A situação piora porque as cinco condutas que configuram o uso de entorpecentes (adquirir, guardar, tiver em depósito, transportar ou trouxer consigo) no artigo 28 da Lei de Drogas são repetidas no artigo 33, de tráfico, aponta o professor da UFRJ Salo de Carvalho. A diferença entre os dois crimes deveria ser feita pela verificação do dolo. No entanto, o artigo 33 não tem nenhuma indicação de que o delito só ocorre se houver fins comerciais. E essa ausência dá margem a arbitrariedades, diz o professor.

“Já tem na estrutura normativa essa tipicidade extremamente volátil, porosa. Ao levar essas ambiguidades, essas lacunas normativas para dentro da realidade cotidiana, transformam isso numa carta em branco para a autoridade policial, que tem a arbitrariedade de definir se a pessoa vai ser enquadrada como usuária ou traficante”, opina.

Por sua vez, o presidente do Instituto dos Advogados Brasileiros, o criminalista Técio Lins e Silva, entende que prisões e condenações arbitrárias continuarão ocorrendo se não houver uma mudança cultural sobre a forma como as drogas são encaradas pela sociedade.

Norma compatível
A necessidade de qualificar a conduta seria desnecessária para alguns atos do artigo 33 da Lei de Drogas, como produzir, fabricar e exportar entorpecentes, diz o advogado criminalista Bruno Rodrigues. Esses atos, explica, são impossíveis de serem praticados sem dolo. Rodrigues ressalta que se o acusado for usuário, ele pode apresentar um incidente de dependência química para provar que não é traficante.

O procurador de Justiça de São Paulo Márcio Sérgio Christino, por sua vez, afirma que o dolo é provado pelas circunstâncias, não só pela quantidade de droga que o acusado portava. E o réu só é considerado culpado após passar por avaliações dos policiais, do delegado, do Ministério Público e do juiz, o que garante a regularidade da ação criminal, destaca.

Tabela polêmica
Certos países, como Espanha e Portugal, estabelecem quantidades de drogas que são consideradas como para uso próprio. Acima disso, a acusação será por tráfico. Mas especialistas ouvidos pela ConJur discordam se essa medida ajudaria a evitar arbitrariedades.

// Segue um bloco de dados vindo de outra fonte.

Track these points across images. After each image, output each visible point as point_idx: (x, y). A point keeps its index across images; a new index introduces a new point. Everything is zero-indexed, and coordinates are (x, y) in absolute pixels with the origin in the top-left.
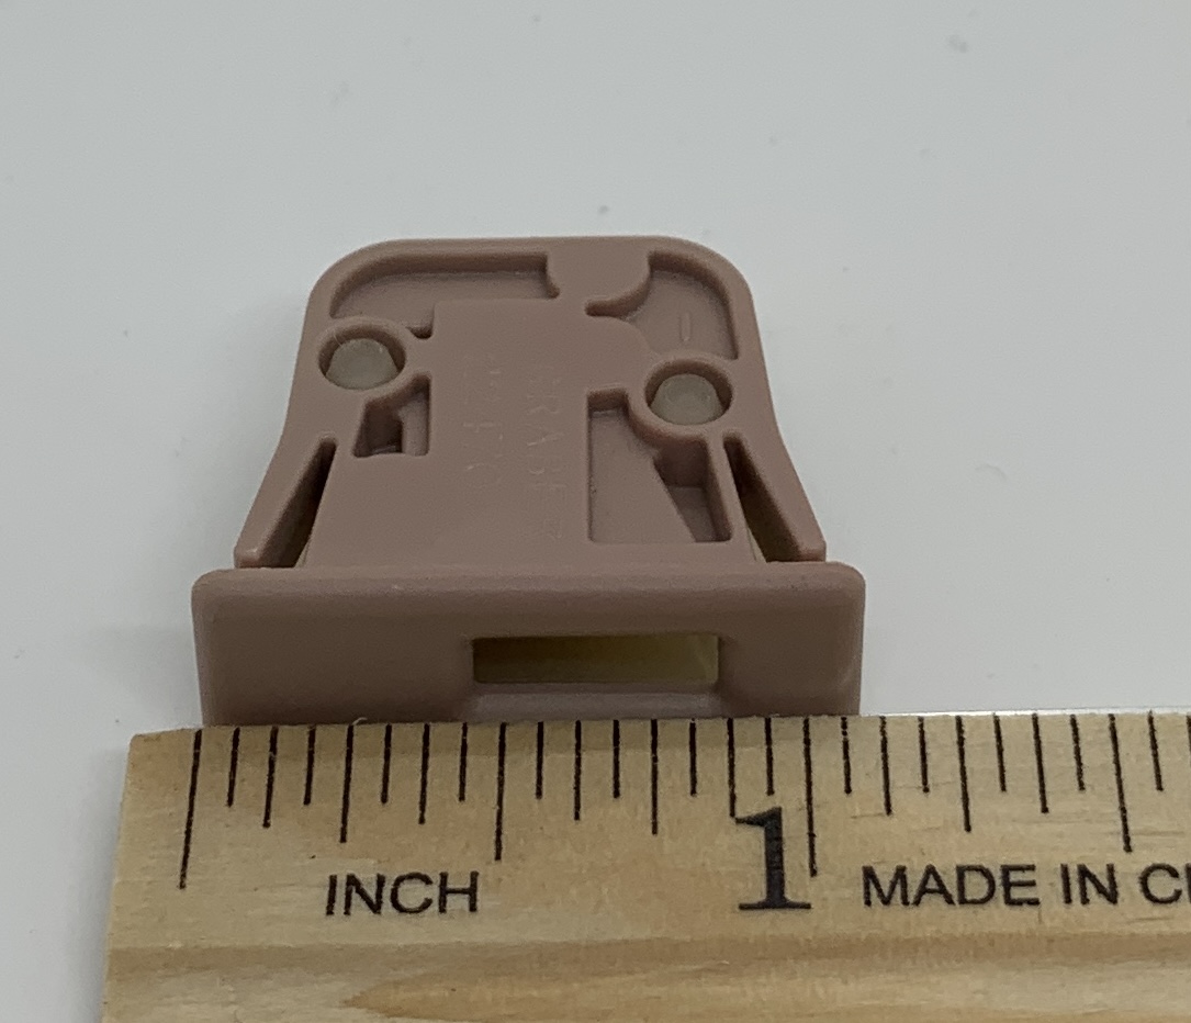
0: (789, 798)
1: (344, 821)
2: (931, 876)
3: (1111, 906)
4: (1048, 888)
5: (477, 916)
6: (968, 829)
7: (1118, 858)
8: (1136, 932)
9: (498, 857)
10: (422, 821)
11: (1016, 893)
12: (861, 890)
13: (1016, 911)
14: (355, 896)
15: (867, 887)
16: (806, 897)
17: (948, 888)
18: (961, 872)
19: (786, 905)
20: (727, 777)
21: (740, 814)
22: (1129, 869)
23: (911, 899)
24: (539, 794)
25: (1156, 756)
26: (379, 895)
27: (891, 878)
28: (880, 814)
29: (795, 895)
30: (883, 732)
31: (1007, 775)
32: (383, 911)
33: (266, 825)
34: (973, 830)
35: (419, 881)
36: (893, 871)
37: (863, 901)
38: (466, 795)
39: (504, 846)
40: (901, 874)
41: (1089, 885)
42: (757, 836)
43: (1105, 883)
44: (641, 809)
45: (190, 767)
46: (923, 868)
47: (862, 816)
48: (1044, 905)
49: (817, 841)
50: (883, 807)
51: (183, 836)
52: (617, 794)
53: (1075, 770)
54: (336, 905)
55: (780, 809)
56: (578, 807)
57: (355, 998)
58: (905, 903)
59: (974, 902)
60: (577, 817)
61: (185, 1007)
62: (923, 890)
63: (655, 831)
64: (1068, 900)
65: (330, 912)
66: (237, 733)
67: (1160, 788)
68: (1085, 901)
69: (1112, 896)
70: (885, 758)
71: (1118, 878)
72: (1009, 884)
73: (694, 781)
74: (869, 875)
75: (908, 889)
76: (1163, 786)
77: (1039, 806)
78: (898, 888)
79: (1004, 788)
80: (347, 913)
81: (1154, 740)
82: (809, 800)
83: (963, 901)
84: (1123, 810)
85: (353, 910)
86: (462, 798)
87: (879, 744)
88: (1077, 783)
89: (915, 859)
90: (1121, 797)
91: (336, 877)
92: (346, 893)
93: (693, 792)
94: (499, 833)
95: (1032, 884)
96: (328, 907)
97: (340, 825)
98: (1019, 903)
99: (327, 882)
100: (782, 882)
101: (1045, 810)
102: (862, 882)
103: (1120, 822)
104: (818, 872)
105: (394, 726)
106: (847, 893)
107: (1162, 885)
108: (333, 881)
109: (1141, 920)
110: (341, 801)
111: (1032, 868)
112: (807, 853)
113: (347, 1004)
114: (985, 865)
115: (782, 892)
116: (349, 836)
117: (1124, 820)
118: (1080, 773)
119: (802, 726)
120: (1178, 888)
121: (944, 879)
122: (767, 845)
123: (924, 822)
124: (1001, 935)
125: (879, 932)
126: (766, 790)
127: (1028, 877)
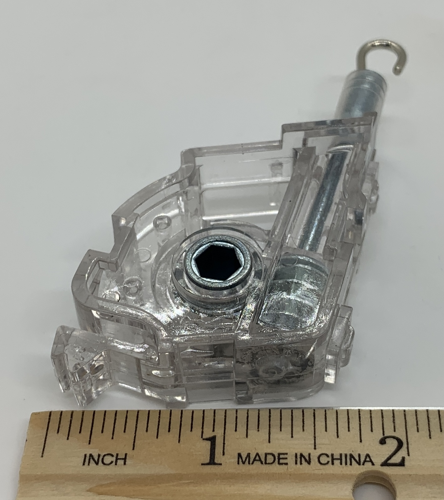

De um lado, Márcio Sérgio Christino e Bruno Rodrigues entendem que a fixação de critérios objetivos não seria benéfica. Para o procurador de Justiça, essa regra facilitaria a vida de traficantes, que passariam a ser enquadrados como usuários se carregassem pequenas quantidades de droga — tática que, segundo ele, os comerciantes já empregam para fugir de penas altas.

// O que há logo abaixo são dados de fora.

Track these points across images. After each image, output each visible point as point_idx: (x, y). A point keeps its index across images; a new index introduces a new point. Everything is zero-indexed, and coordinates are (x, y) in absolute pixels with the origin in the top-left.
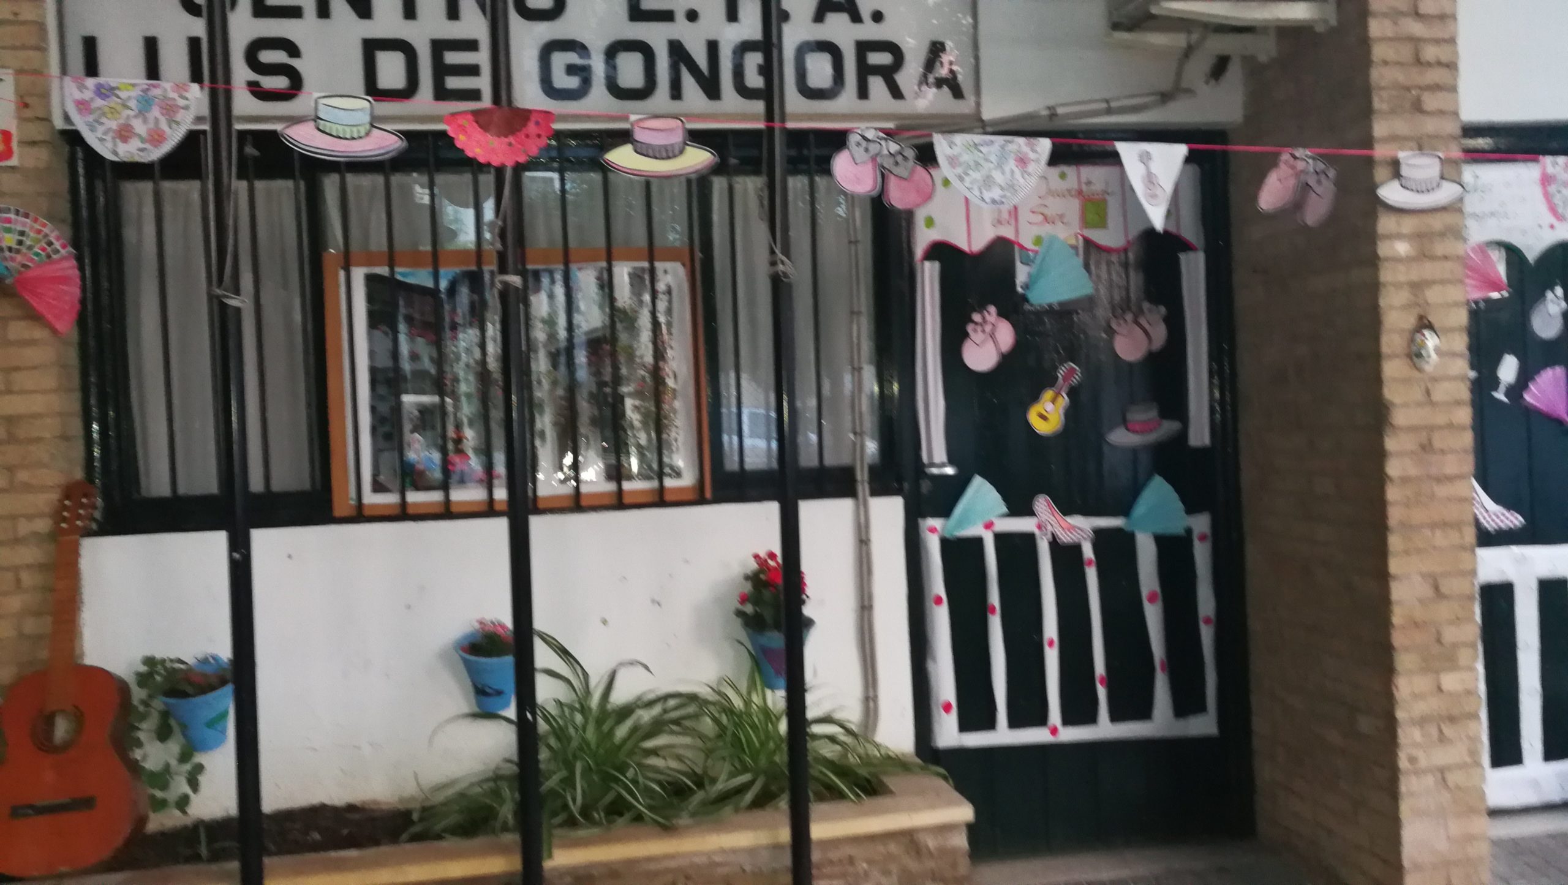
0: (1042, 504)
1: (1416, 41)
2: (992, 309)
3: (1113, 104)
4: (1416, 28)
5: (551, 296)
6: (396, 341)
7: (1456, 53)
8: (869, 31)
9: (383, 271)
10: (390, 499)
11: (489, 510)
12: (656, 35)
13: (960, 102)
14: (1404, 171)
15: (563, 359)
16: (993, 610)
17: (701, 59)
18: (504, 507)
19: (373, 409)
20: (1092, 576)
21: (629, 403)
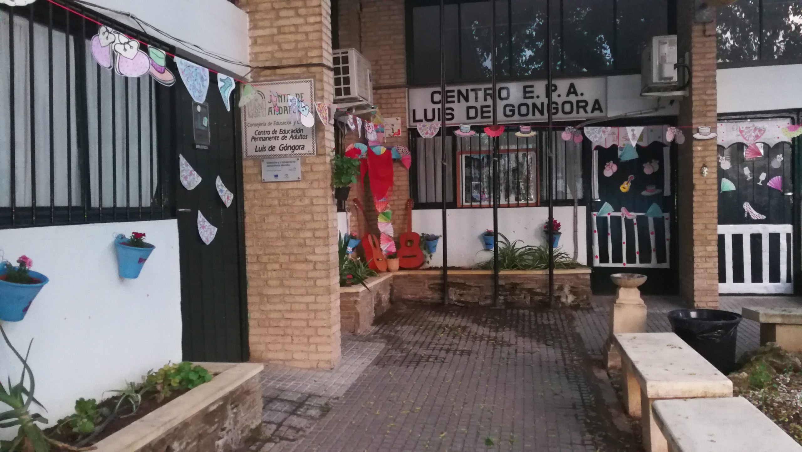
0: (623, 209)
1: (705, 101)
2: (612, 162)
3: (642, 112)
4: (705, 97)
5: (505, 160)
6: (471, 171)
7: (716, 102)
8: (580, 98)
9: (469, 155)
10: (469, 204)
11: (489, 207)
12: (530, 102)
13: (602, 113)
14: (700, 131)
15: (506, 174)
16: (609, 235)
17: (540, 107)
18: (493, 206)
19: (466, 185)
20: (636, 228)
21: (521, 184)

Aos olhos de Rodrigues, a alteração fragilizaria a defesa dos usuários. A razão disso está no fato de que cada organismo reage de forma diferente aos entorpecentes. Logo, quem usa grandes quantidades de droga poderia ser injustamente enquadrado como traficante.

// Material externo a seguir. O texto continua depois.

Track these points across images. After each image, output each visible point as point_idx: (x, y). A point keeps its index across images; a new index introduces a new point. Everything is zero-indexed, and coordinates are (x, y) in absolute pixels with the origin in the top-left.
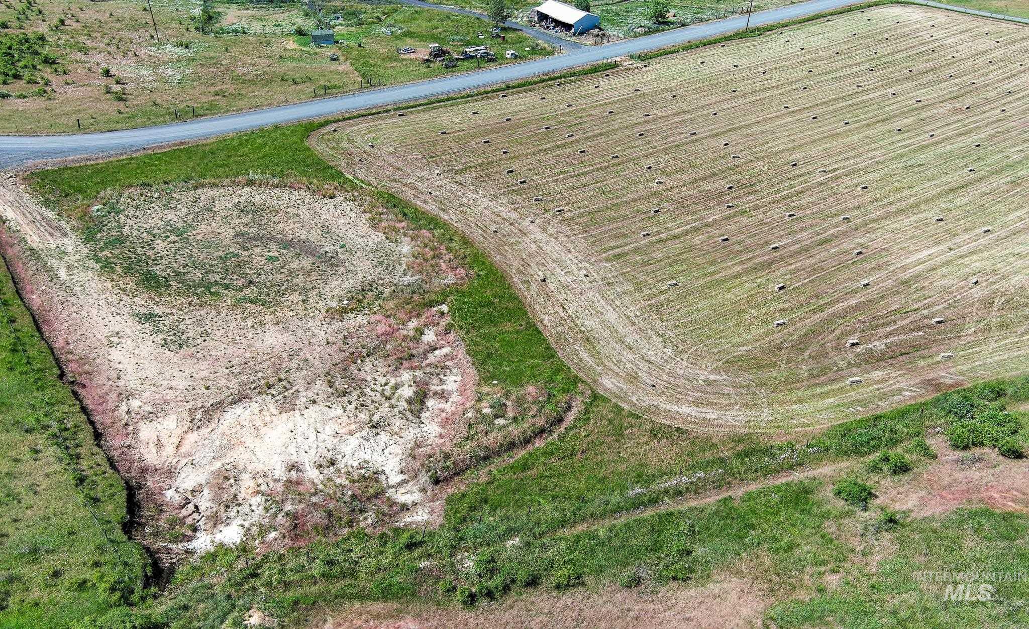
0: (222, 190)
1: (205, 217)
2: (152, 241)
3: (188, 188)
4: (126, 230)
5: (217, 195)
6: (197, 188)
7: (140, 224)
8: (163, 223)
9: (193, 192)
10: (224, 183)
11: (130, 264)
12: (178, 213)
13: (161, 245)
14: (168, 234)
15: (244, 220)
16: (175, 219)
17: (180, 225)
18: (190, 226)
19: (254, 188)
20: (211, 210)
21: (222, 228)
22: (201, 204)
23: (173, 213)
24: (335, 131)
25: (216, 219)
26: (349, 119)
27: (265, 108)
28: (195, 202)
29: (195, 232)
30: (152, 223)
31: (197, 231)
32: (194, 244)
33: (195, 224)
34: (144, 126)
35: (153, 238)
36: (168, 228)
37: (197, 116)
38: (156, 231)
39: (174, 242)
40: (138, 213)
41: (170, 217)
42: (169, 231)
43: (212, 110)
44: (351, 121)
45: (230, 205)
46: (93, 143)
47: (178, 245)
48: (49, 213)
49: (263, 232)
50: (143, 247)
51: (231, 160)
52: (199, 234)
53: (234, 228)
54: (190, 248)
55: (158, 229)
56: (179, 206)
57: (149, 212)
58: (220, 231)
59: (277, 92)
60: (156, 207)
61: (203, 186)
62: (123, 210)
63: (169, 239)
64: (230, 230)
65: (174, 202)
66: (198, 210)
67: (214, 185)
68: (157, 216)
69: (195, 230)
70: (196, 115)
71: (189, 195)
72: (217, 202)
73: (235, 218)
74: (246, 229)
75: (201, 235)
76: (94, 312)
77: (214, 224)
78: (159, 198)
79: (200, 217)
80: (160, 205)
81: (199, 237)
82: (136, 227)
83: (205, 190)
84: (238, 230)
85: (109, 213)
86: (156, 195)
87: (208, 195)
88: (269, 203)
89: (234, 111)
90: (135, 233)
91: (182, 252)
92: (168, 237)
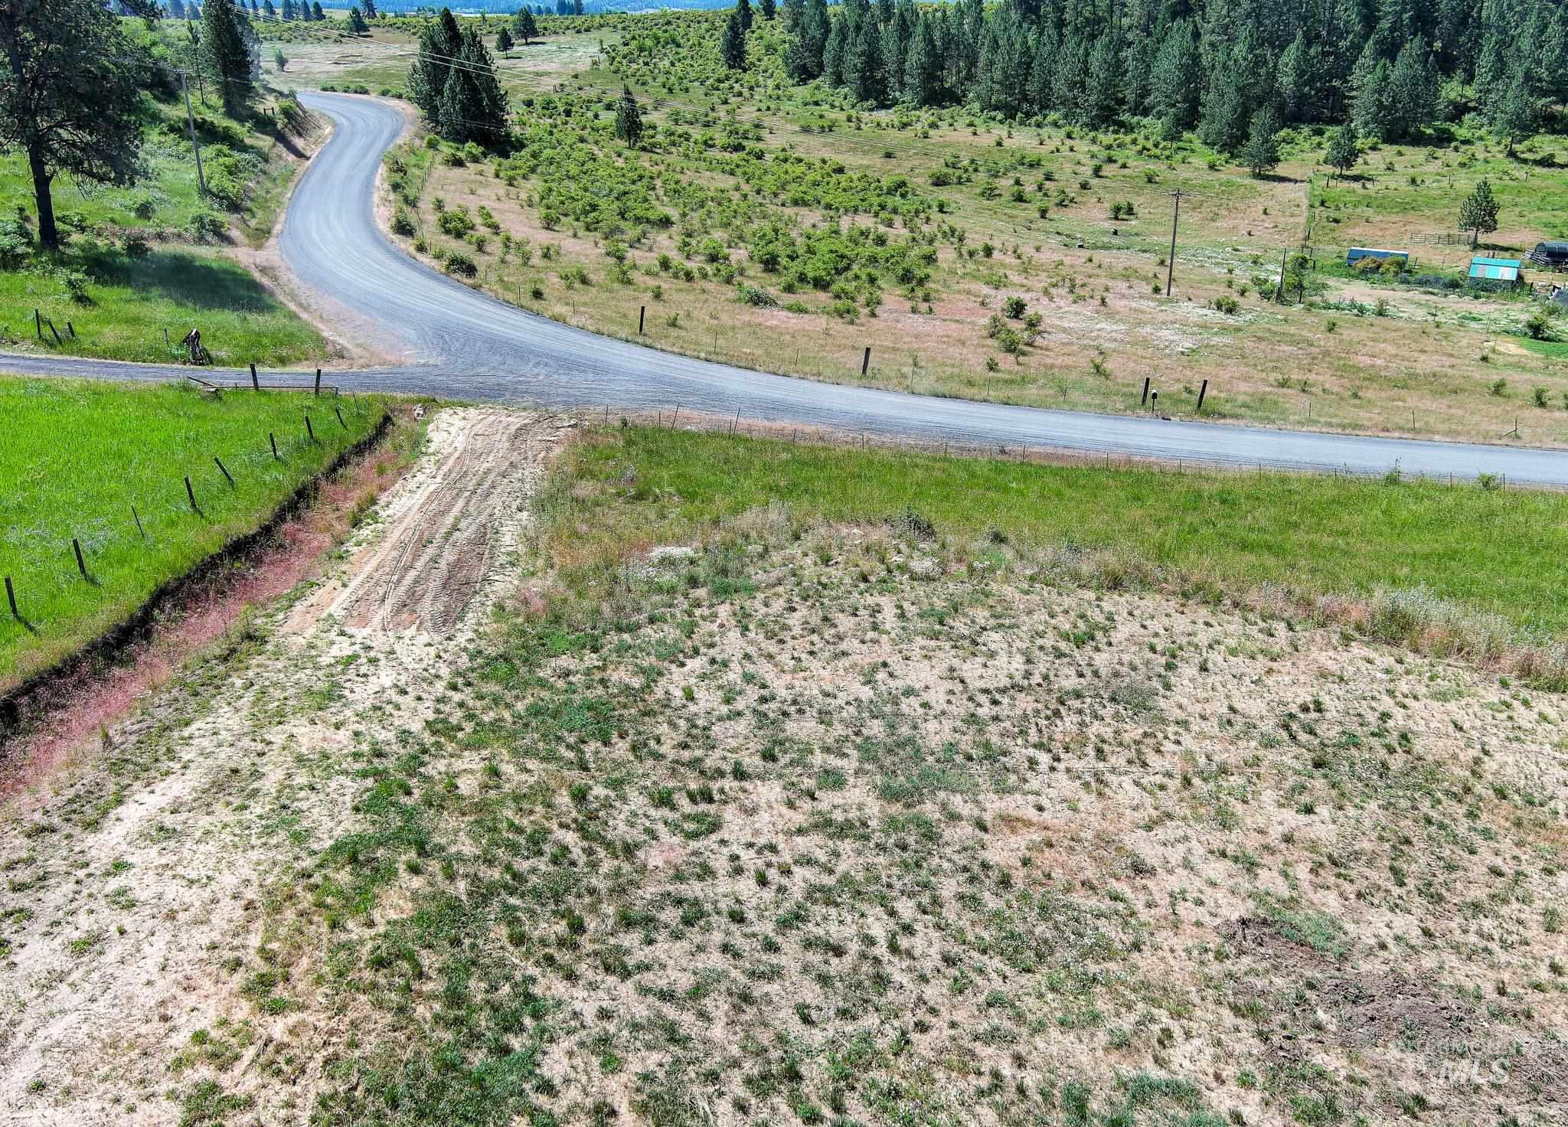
0: (1234, 624)
1: (1095, 728)
2: (740, 774)
3: (1076, 576)
4: (676, 681)
5: (1203, 638)
6: (1116, 584)
7: (765, 670)
8: (866, 693)
9: (1091, 595)
10: (1252, 597)
12: (971, 670)
13: (763, 818)
14: (848, 765)
15: (1323, 828)
16: (937, 697)
17: (935, 734)
18: (991, 755)
19: (1410, 658)
20: (1138, 702)
21: (1170, 830)
22: (1101, 660)
23: (947, 657)
25: (1152, 758)
27: (1437, 437)
28: (1079, 643)
29: (994, 805)
30: (822, 675)
31: (1012, 804)
32: (949, 887)
33: (1020, 752)
35: (752, 762)
36: (876, 728)
38: (803, 728)
39: (843, 830)
40: (794, 620)
41: (921, 674)
42: (868, 751)
43: (1259, 411)
45: (1254, 707)
47: (850, 860)
48: (516, 532)
50: (664, 800)
51: (1294, 537)
52: (1010, 822)
53: (1251, 867)
54: (906, 908)
55: (825, 717)
56: (994, 640)
57: (845, 623)
58: (1149, 851)
60: (888, 616)
61: (1145, 583)
62: (751, 590)
63: (828, 799)
64: (1218, 869)
65: (981, 615)
66: (1068, 681)
67: (1193, 593)
68: (863, 656)
69: (1003, 790)
70: (1203, 410)
71: (1067, 602)
72: (1188, 671)
73: (1269, 796)
74: (1331, 902)
75: (1021, 841)
77: (1125, 790)
78: (928, 579)
79: (1069, 723)
80: (911, 610)
81: (1002, 851)
82: (734, 676)
83: (1150, 602)
84: (1269, 880)
85: (693, 582)
86: (922, 565)
87: (1154, 626)
88: (1504, 764)
89: (1330, 425)
90: (708, 700)
91: (838, 926)
92: (834, 780)
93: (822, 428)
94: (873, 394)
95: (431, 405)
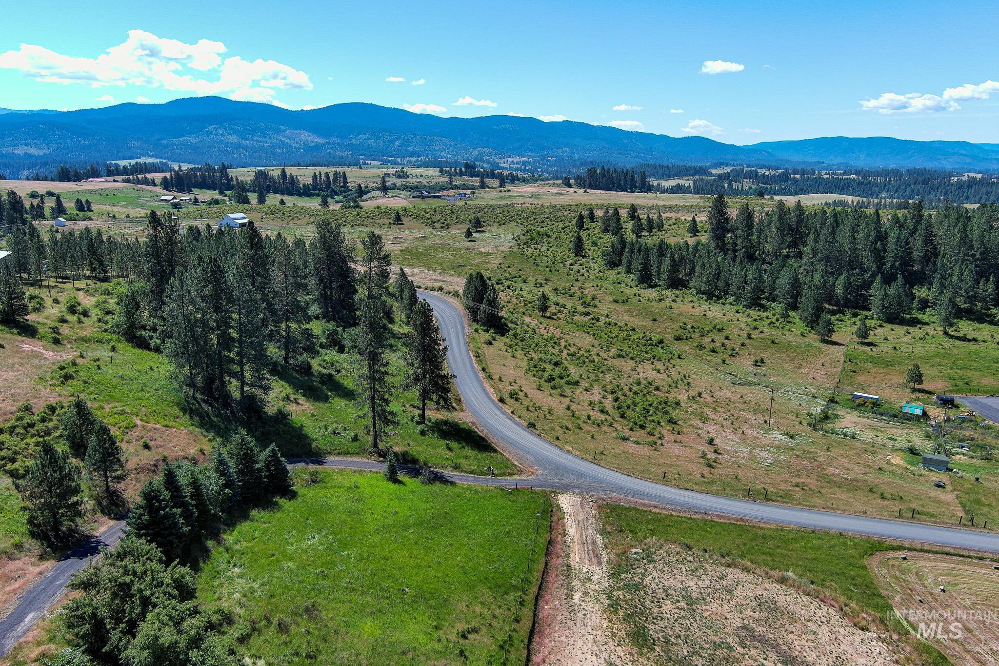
0: (751, 577)
1: (722, 596)
2: (663, 599)
3: (721, 563)
4: (647, 581)
5: (744, 580)
6: (729, 566)
7: (662, 580)
8: (681, 586)
9: (724, 568)
10: (757, 571)
11: (632, 613)
12: (700, 583)
13: (668, 606)
14: (680, 599)
15: (757, 615)
16: (694, 588)
17: (694, 595)
18: (704, 599)
19: (784, 587)
20: (730, 592)
21: (732, 613)
22: (724, 583)
23: (695, 580)
24: (905, 559)
25: (731, 602)
26: (928, 551)
27: (838, 512)
28: (721, 579)
29: (704, 607)
30: (673, 582)
31: (707, 607)
32: (698, 619)
33: (709, 599)
34: (717, 494)
35: (665, 597)
36: (684, 593)
37: (767, 500)
38: (671, 592)
39: (681, 609)
40: (665, 569)
41: (691, 583)
42: (683, 597)
43: (785, 498)
44: (930, 556)
45: (750, 594)
46: (667, 495)
47: (683, 613)
48: (599, 541)
49: (770, 635)
50: (652, 602)
51: (778, 551)
52: (707, 610)
53: (743, 620)
54: (692, 621)
55: (675, 590)
56: (704, 577)
57: (676, 571)
58: (728, 617)
59: (859, 502)
60: (684, 570)
61: (735, 566)
62: (655, 562)
63: (678, 604)
64: (738, 620)
65: (702, 571)
66: (718, 587)
67: (746, 569)
68: (680, 578)
69: (706, 605)
70: (767, 497)
71: (719, 569)
72: (740, 586)
73: (749, 610)
74: (754, 625)
75: (709, 613)
76: (580, 643)
77: (726, 607)
78: (691, 562)
79: (718, 594)
80: (688, 569)
81: (706, 614)
82: (657, 581)
83: (736, 570)
84: (746, 622)
85: (643, 559)
86: (690, 559)
87: (736, 576)
88: (792, 608)
89: (806, 505)
90: (653, 586)
91: (682, 622)
92: (678, 601)
93: (656, 503)
94: (667, 488)
95: (555, 493)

Por outro lado, Salo de Carvalho acredita que a delimitação das quantidades de uso aumentaria a segurança jurídica do sistema. Assim, abaixo de um determinado patamar, a pessoa seria presumida usuária. Se tal teto fosse ultrapassado, polícia e MP poderiam acusar de tráfico desde que provassem que o sujeito agiu com dolo — como idealmente já deveria ocorrer em todos os casos.